Omdat het hier een consoliderend plan betreft waarbinnen slechts kleinschalige ingrepen rechtstreeks mogelijk worden gemaakt, zijn er geen negatieve effecten te verwachten op de beschermde natuurgebieden en de Provinciale Ecologische Hoofdstructuur.
Soortenbescherming
Het bestemmingsplan is het besluit dat ingrepen mogelijk maakt en een aantasting van beschermde dier- of plantensoorten kan betekenen. Het bestemmingsplan is consoliderend van aard. Door middel van het bestemmingsplan worden echter kleine ontwikkelingen mogelijk gemaakt, waarbij sprake kán zijn van aantasting van te beschermen natuurwaarden. Indien in de toekomst gebouwen worden aangepast, ingrepen in tuinen (verhardingen, bouw van schuurtjes etc.) worden gedaan, bomen worden gekapt, waarbij te beschermen diersoorten worden geschaad, zal geen bevoegdheid tot afwijken nodig zijn voor de soorten uit categorie 1 waarvoor een vrijstelling van de verbodsbepalingen van de Ffw geldt. De aantasting en verstoring van broedende vogels dient te worden voorkomen door werkzaamheden buiten het broedseizoen (broedseizoen is globaal van 15 maart tot en met 15 juli) te laten starten.

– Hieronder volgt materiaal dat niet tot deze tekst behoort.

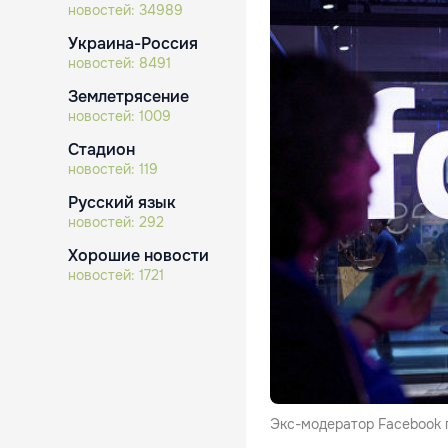
новостей:
34989
Украина-Россия
новостей:
8491
Землетрясение
новостей:
1009
Стадион
новостей:
119
Русский язык
новостей:
292
Хорошие новости
новостей:
1721
Экс-модератор Facebook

Mogelijk zijn vogels met een vaste nestplaats (categorie 2) en zwaar beschermde vleermuizen (categorie 3) binnen het plangebied aanwezig. Indien vaste rust-, verblijf- of voortplantingsplaatsen van vogels en/of vleermuizen aanwezig blijken en aangetast worden door toekomstige ruimtelijke ontwikkelingen, dan dient overtreding van de Ffw voorkomen te worden door het treffen van mitigerende en compenserende maatregelen.
Indien de vereiste maatregelen worden genomen zal de Ffw de uitvoering van het bestemmingsplan niet in de weg staan. Indien de vereiste maatregelen niet mogelijk zijn, dient in nader overleg met de Dienst Regelingen van het Ministerie van LNV bepaald te worden of het plan in zijn huidige vorm uitvoerbaar is.
Conclusie
De Natuurbeschermingswet zal genoemde planontwikkeling niet in de weg staan.